An Advent Pastoral Letter On 175th Anniversary of Shrewsbury Diocese To be read at all Masses on the First Sunday of Advent, 30th November 2025 My dear brothers and sisters, I write as this Jubilee Year draws to its close and our Shrewsbury Diocese…
My dear brothers and sisters,
I write as this Jubilee Year draws to its close and our Shrewsbury Diocese celebrates 175 years since its founding. The Jubilee of 2025 has been dedicated to hope. Christian hope is never a vague expectation that things might work out, rather it is knowing on what, or rather on who we can truly depend.
Advent renews this hope each year inviting every generation “to wake from sleep” because in Saint Paul’s words, “salvation is nearer to us now than when we first believed”. The Gospel declares this hope fulfilled in Christ’s coming: the Eternal Son of God born at Bethlehem, coming now to us in grace, supremely in His Eucharist, the very source of grace, and at last in great power and glory “at an hour (we) do not expect”.
In this same hope a 39-year-old Bishop James Brown, and the founding generation of the Diocese dared to look forwards. In a threatening atmosphere of anti-Catholic feeling, our first bishop had to be hurriedly consecrated. His new mission was already sufficiently daunting in serving a vast territory, then including North Wales, with only 26 diocesan priests. The faithful barely numbered 20,000 and suffered from what Bishop Brown described as “a want of means”.
By any human calculation the prospects of this new Diocese were poor indeed. Yet, within a generation, Bishop Brown was able to record the Mass was within everyone’s reach and there was barely a new mission that did not have a school to help parents pass on the Catholic faith to their children. The celebration of this 175th anniversary, invites us to give thanks for all who were part of a heroic story.
The hope in which this Diocese was born, was well expressed by Saint John Henry Newman as being the “Second Spring” of the Catholic Church in our land.
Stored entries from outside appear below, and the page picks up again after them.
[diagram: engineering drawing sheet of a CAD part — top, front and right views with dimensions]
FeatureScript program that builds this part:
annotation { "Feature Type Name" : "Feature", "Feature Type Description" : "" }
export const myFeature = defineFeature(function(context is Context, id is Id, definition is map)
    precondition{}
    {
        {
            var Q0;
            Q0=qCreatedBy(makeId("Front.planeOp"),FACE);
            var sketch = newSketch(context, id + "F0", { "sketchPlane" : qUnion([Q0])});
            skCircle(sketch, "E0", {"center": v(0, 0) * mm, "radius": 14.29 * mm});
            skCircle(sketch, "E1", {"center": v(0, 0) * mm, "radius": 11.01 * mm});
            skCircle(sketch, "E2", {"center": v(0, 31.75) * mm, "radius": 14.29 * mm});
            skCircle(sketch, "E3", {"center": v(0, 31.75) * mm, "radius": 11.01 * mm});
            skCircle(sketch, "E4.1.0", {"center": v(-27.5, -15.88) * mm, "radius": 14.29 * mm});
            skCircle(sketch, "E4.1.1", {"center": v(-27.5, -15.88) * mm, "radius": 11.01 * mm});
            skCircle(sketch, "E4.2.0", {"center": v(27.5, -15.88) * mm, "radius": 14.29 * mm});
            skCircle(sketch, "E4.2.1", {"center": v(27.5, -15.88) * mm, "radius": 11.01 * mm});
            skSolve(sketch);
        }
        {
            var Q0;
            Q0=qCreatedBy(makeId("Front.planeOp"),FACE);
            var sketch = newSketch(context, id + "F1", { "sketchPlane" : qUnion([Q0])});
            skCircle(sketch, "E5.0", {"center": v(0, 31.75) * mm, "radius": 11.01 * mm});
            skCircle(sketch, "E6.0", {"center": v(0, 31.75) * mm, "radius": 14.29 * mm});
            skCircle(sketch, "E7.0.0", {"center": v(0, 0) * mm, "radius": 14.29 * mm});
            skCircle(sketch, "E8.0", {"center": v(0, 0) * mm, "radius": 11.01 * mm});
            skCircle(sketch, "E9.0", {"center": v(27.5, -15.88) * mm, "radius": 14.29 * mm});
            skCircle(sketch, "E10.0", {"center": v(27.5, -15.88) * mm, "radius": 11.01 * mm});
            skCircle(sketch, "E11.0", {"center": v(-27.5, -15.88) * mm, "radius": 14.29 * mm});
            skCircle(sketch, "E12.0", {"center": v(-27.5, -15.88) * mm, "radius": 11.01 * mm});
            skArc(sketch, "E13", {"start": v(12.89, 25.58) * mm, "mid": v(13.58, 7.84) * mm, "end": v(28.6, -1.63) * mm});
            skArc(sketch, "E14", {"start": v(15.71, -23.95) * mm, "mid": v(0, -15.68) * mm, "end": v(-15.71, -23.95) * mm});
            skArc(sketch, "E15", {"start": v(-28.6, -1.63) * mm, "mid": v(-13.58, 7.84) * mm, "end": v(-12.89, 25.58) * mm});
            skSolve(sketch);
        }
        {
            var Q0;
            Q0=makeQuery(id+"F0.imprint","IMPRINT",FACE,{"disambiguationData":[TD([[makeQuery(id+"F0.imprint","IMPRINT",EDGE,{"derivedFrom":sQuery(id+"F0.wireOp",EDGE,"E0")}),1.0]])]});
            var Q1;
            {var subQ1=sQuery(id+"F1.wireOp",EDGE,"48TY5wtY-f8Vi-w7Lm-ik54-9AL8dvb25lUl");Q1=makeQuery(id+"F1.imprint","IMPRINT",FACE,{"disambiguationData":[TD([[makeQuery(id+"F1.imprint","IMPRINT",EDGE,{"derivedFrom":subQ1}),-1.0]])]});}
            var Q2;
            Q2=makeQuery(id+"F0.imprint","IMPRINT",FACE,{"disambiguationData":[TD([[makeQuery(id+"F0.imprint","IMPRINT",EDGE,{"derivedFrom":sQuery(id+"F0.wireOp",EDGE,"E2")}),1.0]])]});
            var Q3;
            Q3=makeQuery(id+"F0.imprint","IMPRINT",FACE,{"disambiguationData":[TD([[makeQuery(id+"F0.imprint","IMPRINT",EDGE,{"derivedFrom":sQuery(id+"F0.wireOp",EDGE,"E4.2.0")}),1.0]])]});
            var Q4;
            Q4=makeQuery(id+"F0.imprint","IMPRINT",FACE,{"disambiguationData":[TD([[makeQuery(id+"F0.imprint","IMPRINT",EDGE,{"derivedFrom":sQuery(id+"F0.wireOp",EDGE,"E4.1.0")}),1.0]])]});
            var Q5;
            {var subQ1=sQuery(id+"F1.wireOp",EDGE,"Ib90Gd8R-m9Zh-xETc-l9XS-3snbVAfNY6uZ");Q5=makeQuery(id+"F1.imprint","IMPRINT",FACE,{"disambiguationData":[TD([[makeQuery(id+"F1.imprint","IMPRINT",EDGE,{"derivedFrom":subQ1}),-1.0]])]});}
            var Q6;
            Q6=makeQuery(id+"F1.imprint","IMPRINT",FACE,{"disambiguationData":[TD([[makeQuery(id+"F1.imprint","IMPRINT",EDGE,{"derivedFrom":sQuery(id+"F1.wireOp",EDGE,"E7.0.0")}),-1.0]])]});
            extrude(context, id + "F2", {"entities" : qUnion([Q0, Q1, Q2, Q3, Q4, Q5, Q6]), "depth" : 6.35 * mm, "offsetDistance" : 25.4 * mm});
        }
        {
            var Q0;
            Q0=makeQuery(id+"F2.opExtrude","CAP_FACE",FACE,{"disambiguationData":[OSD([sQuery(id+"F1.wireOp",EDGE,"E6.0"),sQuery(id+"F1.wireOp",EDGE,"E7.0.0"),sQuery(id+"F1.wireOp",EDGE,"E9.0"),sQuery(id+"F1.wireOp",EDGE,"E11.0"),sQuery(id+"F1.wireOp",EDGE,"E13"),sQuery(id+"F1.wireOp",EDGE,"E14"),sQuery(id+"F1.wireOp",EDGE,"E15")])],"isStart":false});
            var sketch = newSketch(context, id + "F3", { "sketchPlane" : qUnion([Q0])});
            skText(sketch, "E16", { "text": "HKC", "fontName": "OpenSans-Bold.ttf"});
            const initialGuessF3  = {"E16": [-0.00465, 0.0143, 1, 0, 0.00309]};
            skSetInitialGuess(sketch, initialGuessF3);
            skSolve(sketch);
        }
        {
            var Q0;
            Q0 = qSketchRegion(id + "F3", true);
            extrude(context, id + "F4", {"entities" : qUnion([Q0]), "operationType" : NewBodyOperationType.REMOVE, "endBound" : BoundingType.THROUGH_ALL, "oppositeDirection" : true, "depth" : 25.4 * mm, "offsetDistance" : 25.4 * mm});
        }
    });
Newman specifically referred to this Diocese, prophesying that Shrewsbury, “If the world lasts, shall be name as musical to the ear, as stirring to the heart as the glories we have lost; and Saints shall arise.”
Insofar as we keep our gaze fixed on the same Jesus, who comes even now in His Eucharist and is here in our midst, we will continue to build the life and witness of Shrewsbury Diocese for all generations to come.